The false ego is sticky. We’re all familiar with all those sticky habits we constantly struggle to control. We endlessly make resolutions to find the self-control to stop eating so much pizza, stop overindulging in drugs, hit the gym and get healthy….
These sticky habits are entropy, the natural direction of the physical world. We overcome one sticky habit to find it replaced with another. We perpetually surrender to self indulgence rather than doing what we know is right.
Some people preach that we should abandon our faith and our religion in the service of truth. But what is their truth other than a claim there is no cure for suffering and death?
They claim the best we can hope for is palliative care. We should be satisfied enjoying the temporary comforts of this world until our inevitable demise. This palliates the symptoms, but ignores the disease.
There is a perpetual chain of prophets and saints who broadcast the promise of a cure and it’s availability to anyone with the courage to pursue it.
There is no lack of detail for how to do this, our problem is too much detail. We need to filter those voices from different times and cultures, and find the essence of the message, the inner thread which binds the cacophony of voices.
A matrix of meaning
Our worldview is the narrative of our false ego, the story we tell ourselves about who we are and the purpose of our lives.

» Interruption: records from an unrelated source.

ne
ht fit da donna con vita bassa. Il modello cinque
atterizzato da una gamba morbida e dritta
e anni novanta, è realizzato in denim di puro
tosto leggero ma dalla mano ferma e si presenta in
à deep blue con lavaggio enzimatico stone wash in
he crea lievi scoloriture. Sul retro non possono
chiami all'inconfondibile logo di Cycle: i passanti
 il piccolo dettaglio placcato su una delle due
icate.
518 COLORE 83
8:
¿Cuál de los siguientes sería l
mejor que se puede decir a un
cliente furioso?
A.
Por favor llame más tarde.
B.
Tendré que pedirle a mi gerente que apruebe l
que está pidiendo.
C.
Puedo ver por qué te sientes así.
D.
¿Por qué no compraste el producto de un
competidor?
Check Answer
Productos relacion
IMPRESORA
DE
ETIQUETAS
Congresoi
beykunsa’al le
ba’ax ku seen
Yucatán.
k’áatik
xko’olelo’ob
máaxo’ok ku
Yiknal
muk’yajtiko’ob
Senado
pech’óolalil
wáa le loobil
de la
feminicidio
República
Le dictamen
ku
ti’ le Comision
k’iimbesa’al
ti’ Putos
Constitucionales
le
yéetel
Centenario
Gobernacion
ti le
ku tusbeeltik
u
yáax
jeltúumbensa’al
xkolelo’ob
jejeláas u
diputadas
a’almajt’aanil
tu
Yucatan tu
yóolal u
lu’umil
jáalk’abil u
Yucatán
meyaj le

It’s a matrix of meaning, an interpretative lens on the world telling us what it all means and how we should live.
The story consists of the ideals and values we choose to worship. We surrender our self and our life to the service of those ideals.

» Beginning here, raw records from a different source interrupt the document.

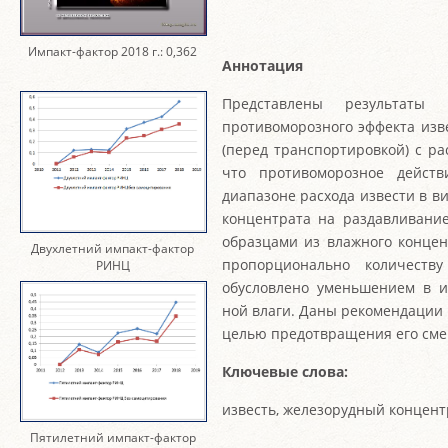
Импакт-фактор 2018 г.: 0,362
Аннотация
Представлены результаты
противоморозного эффекта изв
(перед транспортировкой) с рас
что противоморозное действ
диапазоне расхода извести в в
концентрата на раздавливани
образцами из влажного концен
Двухлетний импакт-фактор
пропорционально количеств
РИНЦ
обусловлено уменьшением в и
ной влаги. Даны рекомендации
целью предотвращения его сме
Ключевые слова:
известь, железорудный концент
Пятилетний импакт-фактор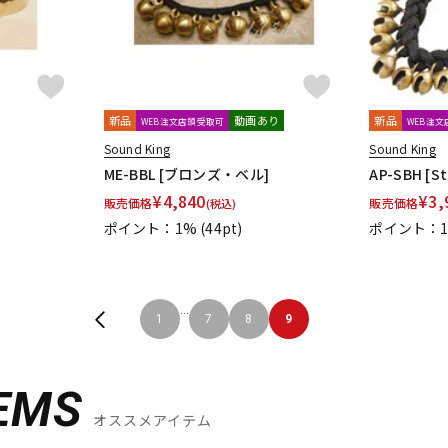
新品
動画あり
新品
WEB注文店頭受取可
WEB注
Sound King
Sound King
ME-BBL [ブロンズ・ベル]
AP-SBH [Str
¥
4,840
¥
3,
販売価格
販売価格
(税込)
ポイント：1%
(44pt)
ポイント：
...
1
7
8
9
EMS
オススメアイテム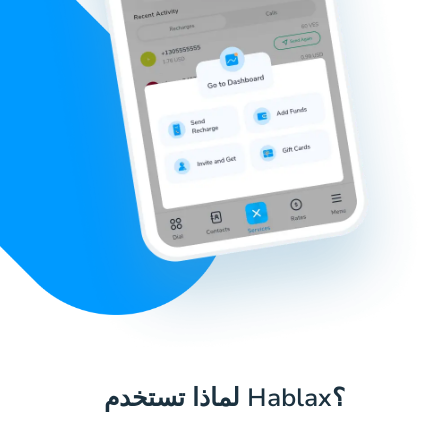
لماذا تستخدم Hablax؟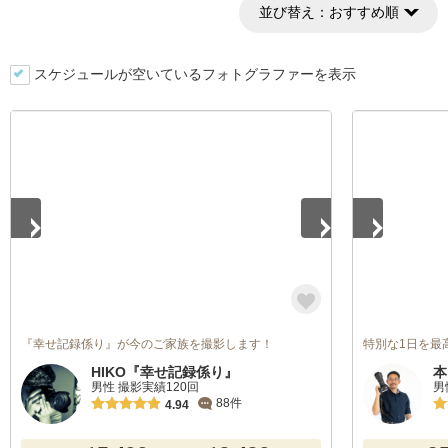
並び替え：
おすすめ順
スケジュールが空いているフォトグラファーを表示
1
/
5
1
/
2
『幸せ記録係り』が今のご家族を撮影します！
特別な1日を最
HIKO『幸せ記録係り』
本
男性 撮影実績120回
男
88件
4.94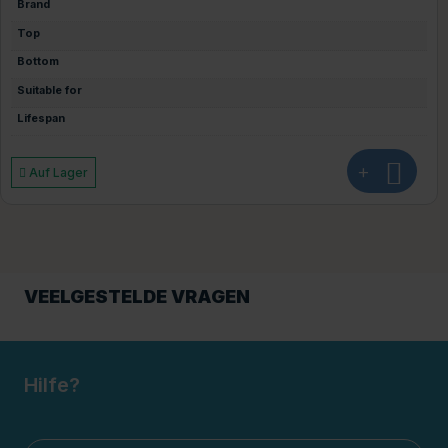
Brand
Top
Bottom
Suitable for
Lifespan
+
Auf Lager
VEELGESTELDE VRAGEN
Hilfe?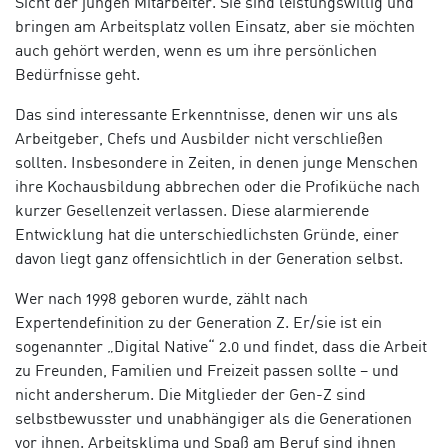
Sicht der jungen Mitarbeiter. Sie sind leistungswillig und
bringen am Arbeitsplatz vollen Einsatz, aber sie möchten
auch gehört werden, wenn es um ihre persönlichen
Bedürfnisse geht.
Das sind interessante Erkenntnisse, denen wir uns als
Arbeitgeber, Chefs und Ausbilder nicht verschließen
sollten. Insbesondere in Zeiten, in denen junge Menschen
ihre Kochausbildung abbrechen oder die Profiküche nach
kurzer Gesellenzeit verlassen. Diese alarmierende
Entwicklung hat die unterschiedlichsten Gründe, einer
davon liegt ganz offensichtlich in der Generation selbst.
Wer nach 1998 geboren wurde, zählt nach
Expertendefinition zu der Generation Z. Er/sie ist ein
sogenannter „Digital Native“ 2.0 und findet, dass die Arbeit
zu Freunden, Familien und Freizeit passen sollte – und
nicht andersherum. Die Mitglieder der Gen-Z sind
selbstbewusster und unabhängiger als die Generationen
vor ihnen. Arbeitsklima und Spaß am Beruf sind ihnen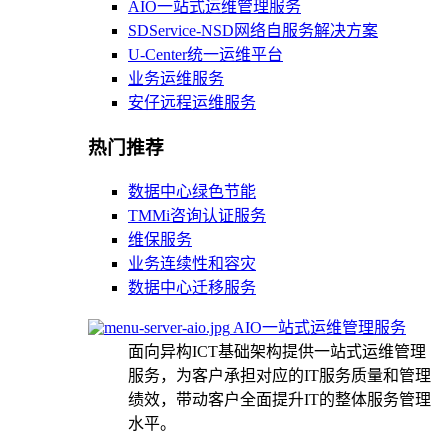
AIO一站式运维管理服务
SDService-NSD网络自服务解决方案
U-Center统一运维平台
业务运维服务
安仔远程运维服务
热门推荐
数据中心绿色节能
TMMi咨询认证服务
维保服务
业务连续性和容灾
数据中心迁移服务
AIO一站式运维管理服务
面向异构ICT基础架构提供一站式运维管理
服务，为客户承担对应的IT服务质量和管理
绩效，带动客户全面提升IT的整体服务管理
水平。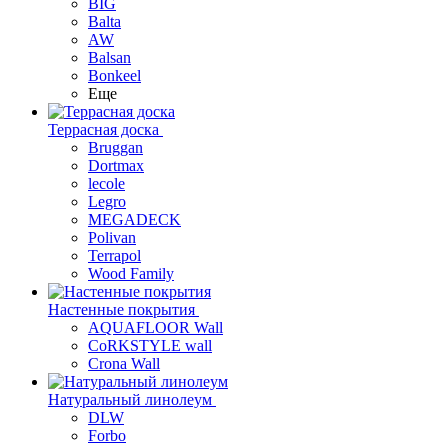
BIG
Balta
AW
Balsan
Bonkeel
Еще
Террасная доска
Bruggan
Dortmax
lecole
Legro
MEGADECK
Polivan
Terrapol
Wood Family
Настенные покрытия
AQUAFLOOR Wall
CoRKSTYLE wall
Crona Wall
Натуральный линолеум
DLW
Forbo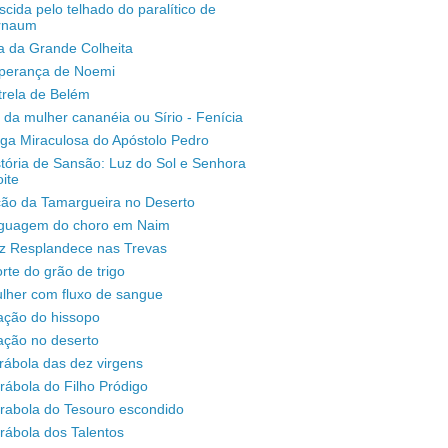
scida pelo telhado do paralítico de
rnaum
a da Grande Colheita
sperança de Noemi
trela de Belém
 da mulher cananéia ou Sírio - Fenícia
ga Miraculosa do Apóstolo Pedro
stória de Sansão: Luz do Sol e Senhora
ite
ção da Tamargueira no Deserto
inguagem do choro em Naim
uz Resplandece nas Trevas
rte do grão de trigo
lher com fluxo de sangue
ação do hissopo
ação no deserto
rábola das dez virgens
rábola do Filho Pródigo
árabola do Tesouro escondido
rábola dos Talentos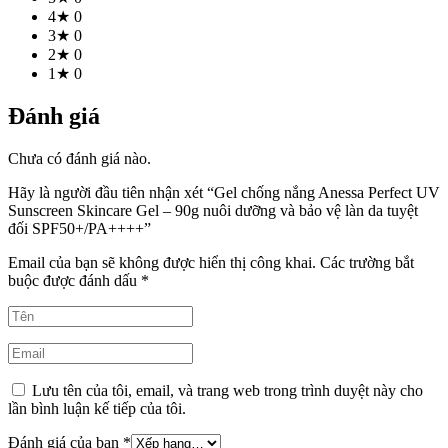
4★
0
3★
0
2★
0
1★
0
Đánh giá
Chưa có đánh giá nào.
Hãy là người đầu tiên nhận xét “Gel chống nắng Anessa Perfect UV
Sunscreen Skincare Gel – 90g nuôi dưỡng và bảo vệ làn da tuyệt
đối SPF50+/PA++++”
Email của bạn sẽ không được hiển thị công khai.
Các trường bắt
buộc được đánh dấu
*
Lưu tên của tôi, email, và trang web trong trình duyệt này cho
lần bình luận kế tiếp của tôi.
Đánh giá của bạn
*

This narrative is a type of mythology, it’s not a theory detached from reality and our experience of the world. We aren’t innocent bystanders in the world, we’re active participants. The only way to access the truth of mythology is to participate in its truth. The only way to know the truth of any self-image is to live it.
That’s where the truth of myth is found, this is what the mythology of religions offer. Myth is a map to navigate the meaning of our shared human experience.
A map may have theoretical virtues, but it’s accuracy is only known by using it to traverse the reality it represents. Our map can only be tested by living according to its guidelines.
And our experience of being more than the body, of transcending matter, is irrepressible. This irrepressible inner demand points toward the transcendence and eternity of our being in the same way the wings of birds point toward their ability to fly.
We can spend our valuable life on the ground, endlessly debating whether flight is possible and which theory of aerodynamics is best. But the only way to know the truth is to take to the skies.